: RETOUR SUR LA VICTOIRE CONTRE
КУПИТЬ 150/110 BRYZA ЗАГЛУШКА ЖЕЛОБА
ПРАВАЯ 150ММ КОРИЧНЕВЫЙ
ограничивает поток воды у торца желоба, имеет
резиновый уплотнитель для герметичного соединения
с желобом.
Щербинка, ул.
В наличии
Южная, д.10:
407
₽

-- Brief --
The expected output is a verbatim retyping of each line from the one with "ограничивает поток воды у торца желоба, имеет" to the end of the listing above, with both end lines kept and nothing added.

-- Task answer --
ограничивает поток воды у торца желоба, имеет
резиновый уплотнитель для герметичного соединения
с желобом.
Щербинка, ул.
В наличии
Южная, д.10:
407
₽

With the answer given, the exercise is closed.